I believe it is because it threatens their lifelong Rote learning habits. Technology threatens them; teachers are artifacts from a time where they were taught they had to know all the answers. They believe in authoritarianism in an age when large groups are sharing information every day in a world without Ethernet boundaries; this is how teachers were taught to teach. They see technology as a threat rather than a challenge. Their students know more than they do in this Knowledge Economy and so they avoid the embarrassment of having to admit they are fallible by demanding safe Rote answers to safe standardized  test questions.

Educators have forgotten that one of the most exciting teaching moments is when the student teaches the teacher. Information exchange between teachers and students allows everyone to participate in the exciting adventure of Critical and Creative thinking. The teacher becomes the guide who helps channel student energy, creativity, intellect, and critical thinking into new solutions that awaken enormous possibilities for all. Teachers do not have to have all the answers; they need to ask the right questions! Their students will find the answers.

There is a serious relationship between Critical thinking and Creative thinking. They are like a hand in a glove. Creative solutions to problems involve not just having new ideas. New creative ideas must also be useful and relevant to the task at hand. Critical thinking plays a crucial role in evaluating new ideas, selecting the best ones, and modifying them if necessary.

Now what is Critical Thinking? The list of core critical thinking skills includes observation, interpretation, analysis, inference, evaluation, and explanation. There is a reasonable level of consensus among experts that an individual or group engaged in strong critical thinking gives due consideration to:

•    Evidence through observation
•    Context of judgment
•    Relevant criteria for making the judgment well
•    Applicable methods or techniques for forming the judgment
•    Applicable theoretical constructs for understanding the problem and the question at hand

Critical thinking employs not only logic, but also broad intellectual criteria such as clarity, credibility, accuracy, precision, relevance, depth, breadth, significance, and fairness.
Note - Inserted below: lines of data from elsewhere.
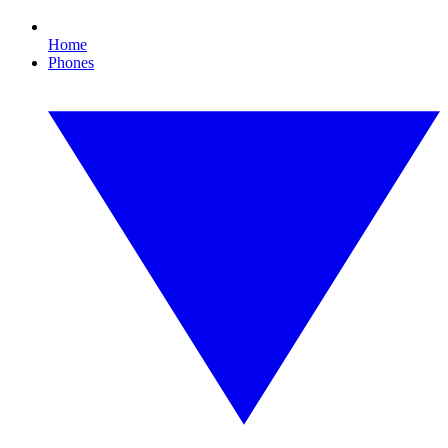
Home
Phones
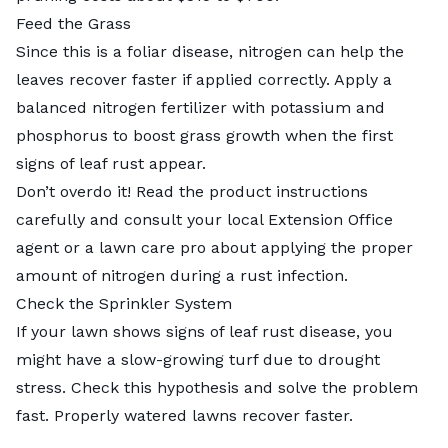
Feed the Grass
Since this is a foliar disease, nitrogen can help the
leaves recover faster if applied correctly. Apply a
balanced nitrogen fertilizer with potassium and
phosphorus to boost grass growth when the first
signs of leaf rust appear.
Don’t overdo it! Read the product instructions
carefully and consult your
local Extension Office
agent
or a lawn care pro about applying the proper
amount of nitrogen during a rust infection.
Check the Sprinkler System
If your lawn shows signs of leaf rust disease, you
might have a slow-growing turf due to drought
stress. Check this hypothesis and solve the problem
fast. Properly watered lawns recover faster.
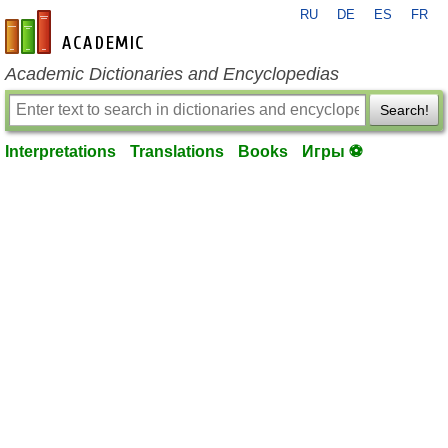
RU
DE
ES
FR
en-academic.com
Academic Dictionaries and Encyclopedias
Search!
Interpretations
Translations
Books
Игры ⚽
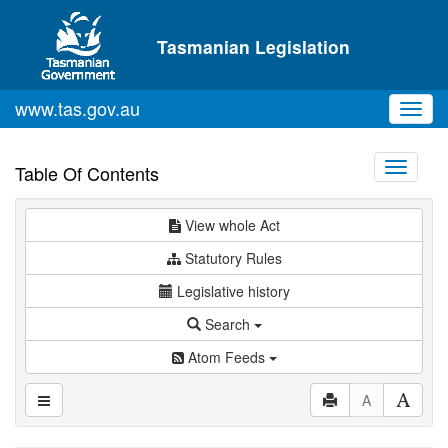
Skip to main content
Tasmanian Legislation
www.tas.gov.au
Toggl
navig
Toggle
Table Of Contents
navigati
View whole Act
Statutory Rules
Legislative history
Search
Atom Feeds
A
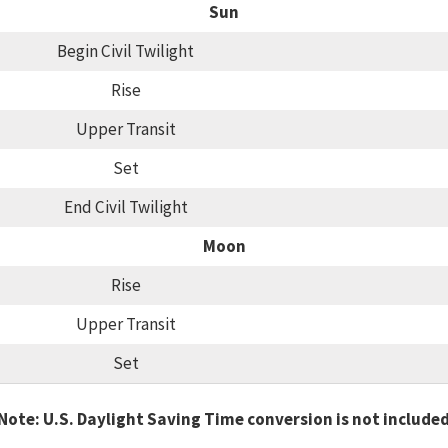
Sun
Begin Civil Twilight
Rise
Upper Transit
Set
End Civil Twilight
Moon
Rise
Upper Transit
Set
Note: U.S. Daylight Saving Time conversion is not include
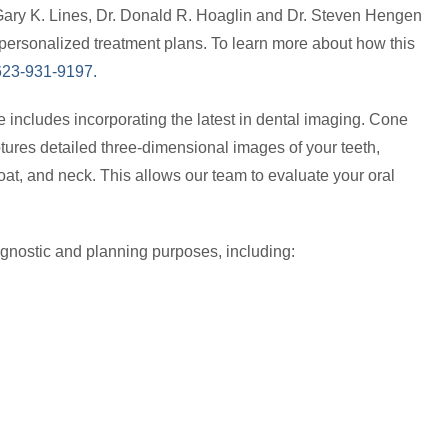
Gary K. Lines, Dr. Donald R. Hoaglin and Dr. Steven Hengen
personalized treatment plans. To learn more about how this
t 623-931-9197.
e includes incorporating the latest in dental imaging. Cone
tures detailed three-dimensional images of your teeth,
oat, and neck. This allows our team to evaluate your oral
gnostic and planning purposes, including:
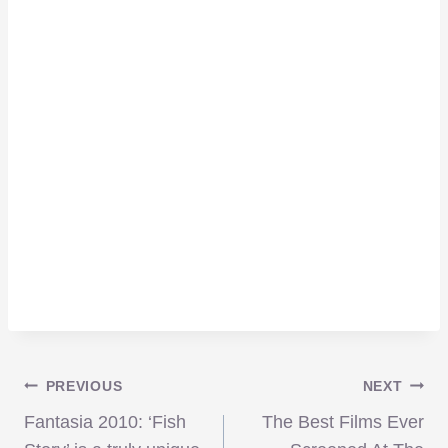
Post
PREVIOUS
NEXT
Fantasia 2010: ‘Fish
The Best Films Ever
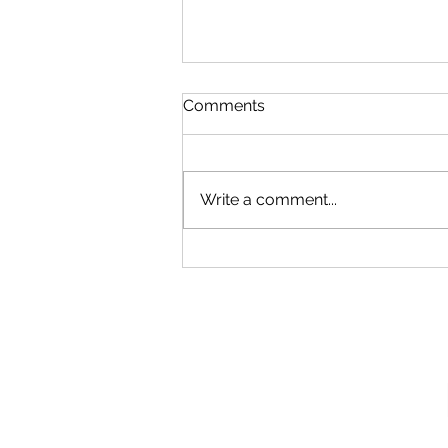
Comments
Write a comment...
Our New Podcast
Recording Studio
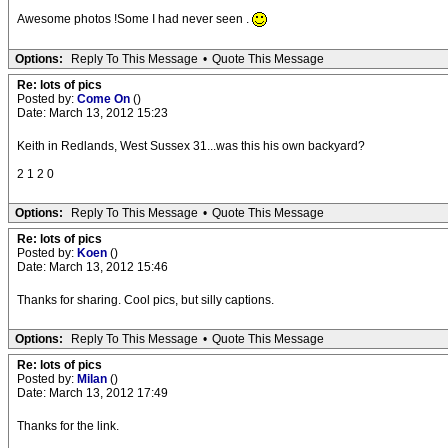
Awesome photos !Some I had never seen .
Options:
Reply To This Message
•
Quote This Message
Re: lots of pics
Posted by:
Come On
()
Date: March 13, 2012 15:23
Keith in Redlands, West Sussex 31...was this his own backyard?
2 1 2 0
Options:
Reply To This Message
•
Quote This Message
Re: lots of pics
Posted by:
Koen
()
Date: March 13, 2012 15:46
Thanks for sharing. Cool pics, but silly captions.
Options:
Reply To This Message
•
Quote This Message
Re: lots of pics
Posted by:
Milan
()
Date: March 13, 2012 17:49
Thanks for the link.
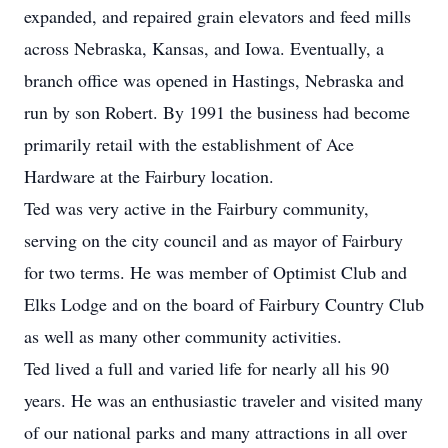
expanded, and repaired grain elevators and feed mills
across Nebraska, Kansas, and Iowa. Eventually, a
branch office was opened in Hastings, Nebraska and
run by son Robert. By 1991 the business had become
primarily retail with the establishment of Ace
Hardware at the Fairbury location.
Ted was very active in the Fairbury community,
serving on the city council and as mayor of Fairbury
for two terms. He was member of Optimist Club and
Elks Lodge and on the board of Fairbury Country Club
as well as many other community activities.
Ted lived a full and varied life for nearly all his 90
years. He was an enthusiastic traveler and visited many
of our national parks and many attractions in all over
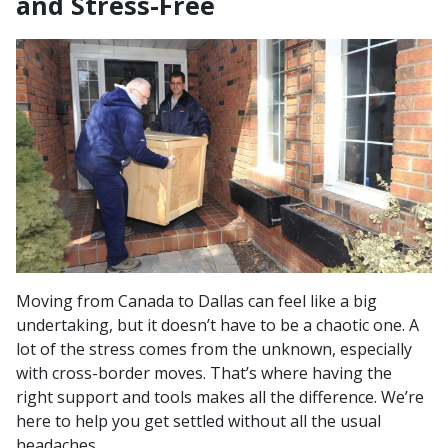
and Stress-Free
Moving from Canada to Dallas can feel like a big
undertaking, but it doesn’t have to be a chaotic one. A
lot of the stress comes from the unknown, especially
with cross-border moves. That’s where having the
right support and tools makes all the difference. We’re
here to help you get settled without all the usual
headaches.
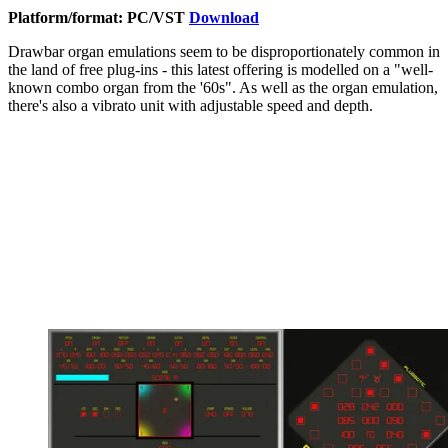
Platform/format: PC/VST
Download
Drawbar organ emulations seem to be disproportionately common in
the land of free plug-ins - this latest offering is modelled on a "well-
known combo organ from the '60s". As well as the organ emulation,
there's also a vibrato unit with adjustable speed and depth.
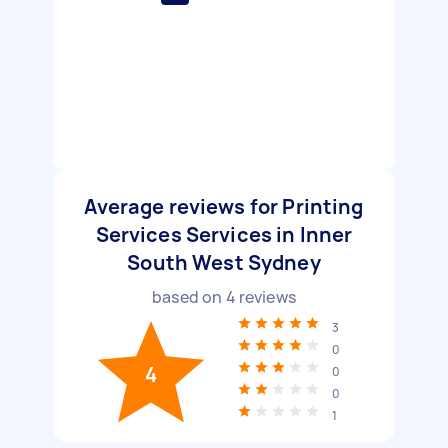
Average reviews for Printing
Services Services in Inner
South West Sydney
based on
4
reviews
3
0
4
0
0
1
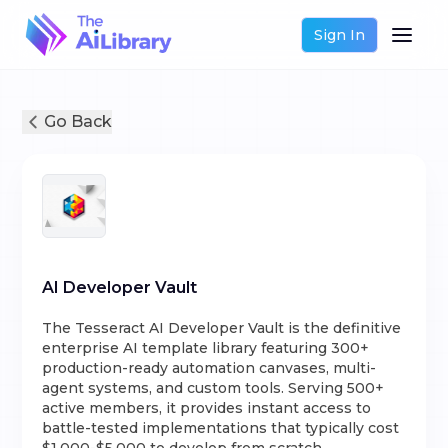
Sign In
Go Back
AI Developer Vault
The Tesseract AI Developer Vault is the definitive
enterprise AI template library featuring 300+
production-ready automation canvases, multi-
agent systems, and custom tools. Serving 500+
active members, it provides instant access to
battle-tested implementations that typically cost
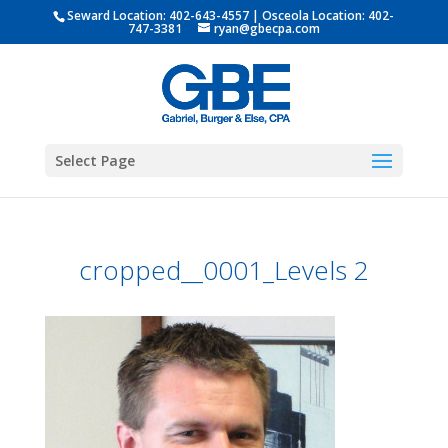
Seward Location:
402-643-4557
| Osceola Location:
402-
747-3381
ryan@gbecpa.com
Select Page
cropped__0001_Levels 2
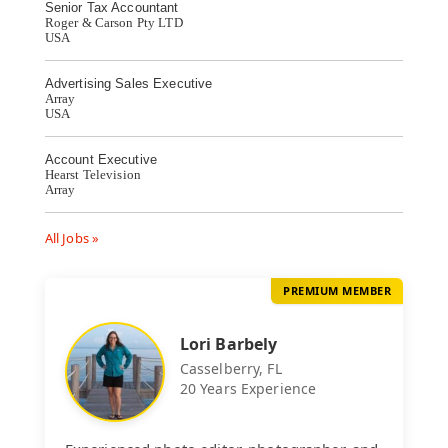
Senior Tax Accountant
Roger & Carson Pty LTD
USA
Advertising Sales Executive
Array
USA
Account Executive
Hearst Television
Array
All Jobs »
PREMIUM MEMBER
Lori Barbely
Casselberry, FL
20 Years Experience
A teacher or student disposed toward critical thinking includes a courageous desire to follow reason and evidence wherever it may lead. They are open-minded, display attention to the possible consequences of choices, have a systematic approach to problem solving, inquisitiveness, fair-mindedness and maturity of judgment, and a confidence in reasoning.

To be fair, the real question is, do our educators possess this kind of thinking? Are they able to develop critical thinking in their teaching methods so their students have a future in the fast moving, ever changing world of the Global Knowledge Economy? If our educators cannot make this transition between Rote Memory and Critical Thinking then our student population is doomed to languishing in Industrial Age thinking while the rest of the world, i.e., China, India, and others leap forward, above, through, and beyond them.

It is NOT about money. Socrates taught under a tree.

It is about questioning old assumptions, creating group think in classrooms, exciting students and challenging them to question everything they are told, and requiring them to develop their own solutions to problems, which may or may not agree with ours. It is about trust and belief in our ability to learn along with our students as they learn along with us.

Finally, the student must be taught not how to know the answer, but how to ask the question. Teachers and students must first embrace what they do not know and Critical thinking is a primary tool in approaching this. Spend some time with any 3, 4, 5 or 6 year old and count how many times they ask you, “Why?” Watch them play and watch how they solve problems and disputes. They have it! Then we turn them over to government schools that Drill and Kill it out of them.